[Отрывок текста]
==========

Пуританство тем не менее не было однородным. Основной костяк этого движения составили пресвитериане, которые защищали модель "всеохватной национальной кальвинистской Церкви с плотной, исходящей из центра дисциплиной" (Brogan 44), с обязательным членством  для граждан и правлением"иерархии руководящих органов, от национального собрания вниз через региональные собрания к приходским общинам, состоящим из служителей и старейшин" (Miller 2). Существование четких разногласий по церковной организации среди пуритан стало очевидным в XVII в., когда некоторые сторонники пуританского идеала предложили конгрегационализм - модель свободных самоуправляемых общин на основе завета с Богом. Согласно этой модели каждая церковь автономна и община   имеет право более-менее демократически выбирать своих служителей и старейшин. Членство является добровольным: только те, кто готов вступить в завет с Богом, могут стать членами общины. Эта четкая модель церкви на основе завета заняла видное место в Новой Англии.
Некоторые группы пошли еще дальше, чем конгрегационализм, в их отказе от национальной церкви, и решили полностью отделить себя от Церкви Англии; они стали известны как сепаратисты и стали т.н. Пилигримами. Пуритане, которые прибыли в Новую Англию в 1620 г. на борту "Мэйфлауэра", были сепаратистами: они представляли собой крайнее выражение модели завета, которая означала свободное членство и демократическое избрание служителей. Их полное неприятие национальной церкви считалось изменой Англии, и поэтому они отвергались всеми остальными направлениями пуританства. Более представительная группа пуритан прибыла в Новую Англию десять лет спустя, и хотя она также защищала и применяла общинную модель, это были уже  не сепаратисты, а экономически сильная и хорошо организованная группа, снабженная королевской грамотой, которая установила основы ее социальной и политической организации.
Хотя религиозный подход  первых пуритан, которые поселились в Новой Англии, имеет свое происхождение в Старом Свете, развитие пуританского движения в Америке изначально отличалось от английского. Такие понятия, как свобода, порядок и власть, имели особую  актуальность для этих людей, которые должны были противостоять тяготам пустыни, чтобы построить новое сообщество на новом континенте. Как уже традиционно считается, основной причиной их эмиграции была чисто религиозная цель создания общины по Божьей воле, где они могли бы восстановить чистоту и строгость первых христианских общин. Но в их ранних текстах эта религиозная цель, как правило, описывалась в плане свободы: их великой  религиозной миссии требуется достижение свободы, и ее развитие должно быть параллельно конкретному процессу освобождения.

==========

[Исходные данные]
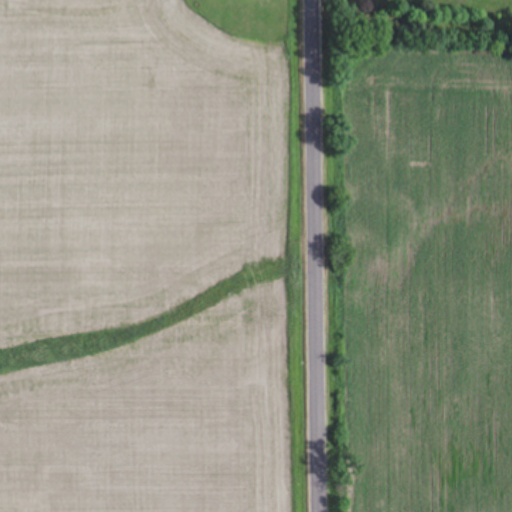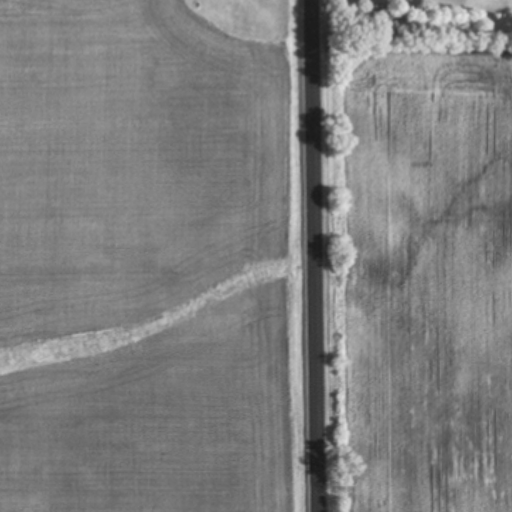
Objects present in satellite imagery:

==========

[Письменное задание] Переведите на английский язык предложение из отрывка о пуританстве: «Эта четкая модель церкви на основе завета заняла видное место в Новой Англии».

[Итоговый ответ] This clear covenant-based model of the church took a prominent place in New England.